= Contemplata aliis tradere =

Contemplata aliis tradere is a Latin phrase which translates into English as "to hand down to others the fruits of contemplation." Derived from the Summa Theologiae of Saint Thomas Aquinas, OP, the phrase is often used to express the distinct Dominican theory of Christian vocation, and for that reason, it became a motto of the Dominican Order.

==Original text==
In his Summa Theologiae, begun in 1265 (circa 50 years after Saint Dominic founded the Dominican Order), St. Thomas Aquinas wrote that "Vita contemplativa simpliciter est melior quam activa quae occupatur circa corporales actus, sed vita activa secundum quam aliquis praedicando et docendo contemplata aliis tradit, est perfectior quam vita quae solum contemplatur, quia talis vita praesupponit abundantiam contemplationis. Et ideo Christus talem vitam elegit" (Summa Theologiae, III, Q. 40, A. 1, Ad 2). A translation is: "the contemplative life is, absolutely speaking, more perfect than the active life, because the latter is taken up with bodily actions: yet that form of active life in which a man, by preaching and teaching, delivers to others the fruits of his contemplation, is more perfect than the life that stops at contemplation, because such a life is built on an abundance of contemplation, and consequently such was the life chosen by Christ."
The literal expression comes from his treatment of the contemplative and active lives in the Second Part of the Summa Theologiae, where he states that, "just as it is better to enlighten than merely to shine, so is it better to give to others the fruits of one's contemplation (contemplata aliis tradere) than merely to contemplate (contemplari)." (Summa Theologiae, II-II Q. 188, A. 6)

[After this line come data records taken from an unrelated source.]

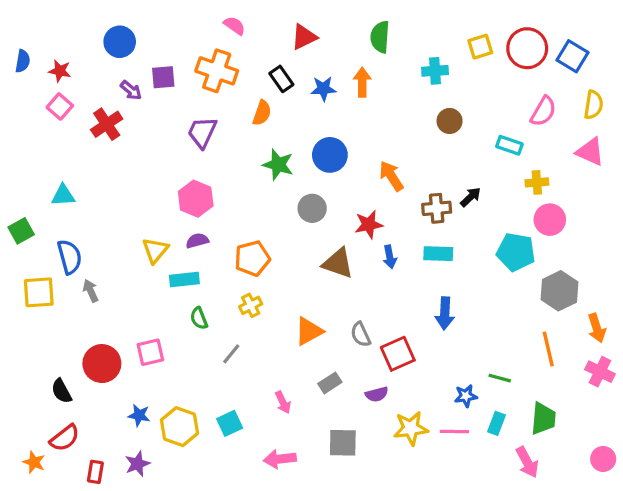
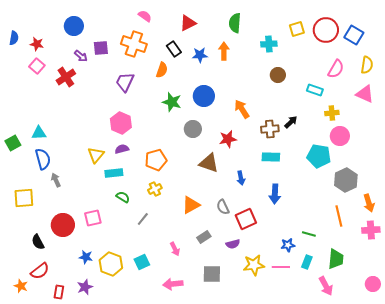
cyan triangle: (63, 195) -> (39, 133), moved
blue arrow: (390, 257) -> (241, 178), moved
yellow square: (39, 292) -> (24, 198), moved
green semicircle: (199, 318) -> (123, 197), turned 144
pink cross: (600, 372) -> (371, 230), turned -30

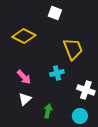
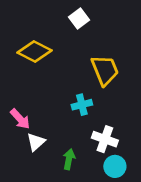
white square: (55, 13) -> (79, 18), turned 32
pink arrow: (24, 77) -> (20, 119), moved
white cross: (86, 90) -> (105, 139), moved

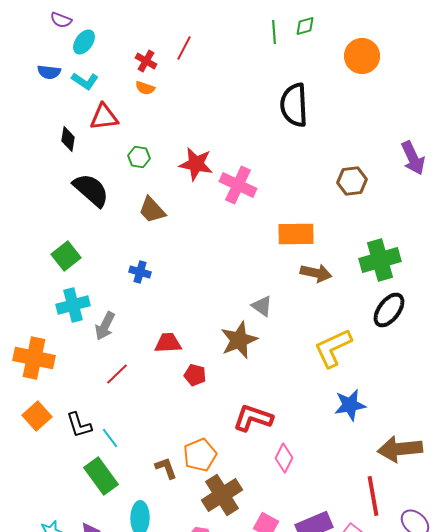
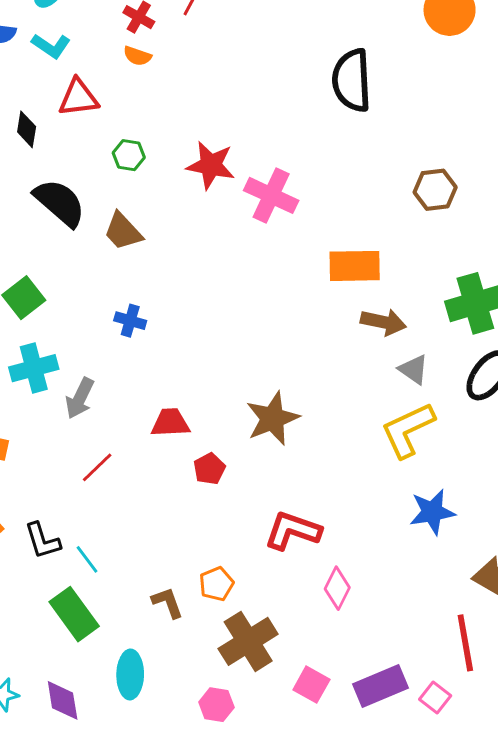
brown trapezoid: (152, 210) -> (123, 231), moved
gray triangle: (262, 306) -> (414, 370), moved
red pentagon: (195, 375) -> (209, 469), turned 30
orange pentagon: (200, 455) -> (216, 584), size x0.7

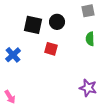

==Dominican spirituality==
The phrase came to express the essence of the vocation and spirituality of the Dominicans, and is a principal motto of the Order. Since the foundation of the Order in 1216 by Saint Dominic and under his direct inspiration, the Dominicans dedicated themselves to the meditation and study of Sacred Scripture while having the explicit objective of serving in apostolic ministry, which for them is the fruit of their contemplative life.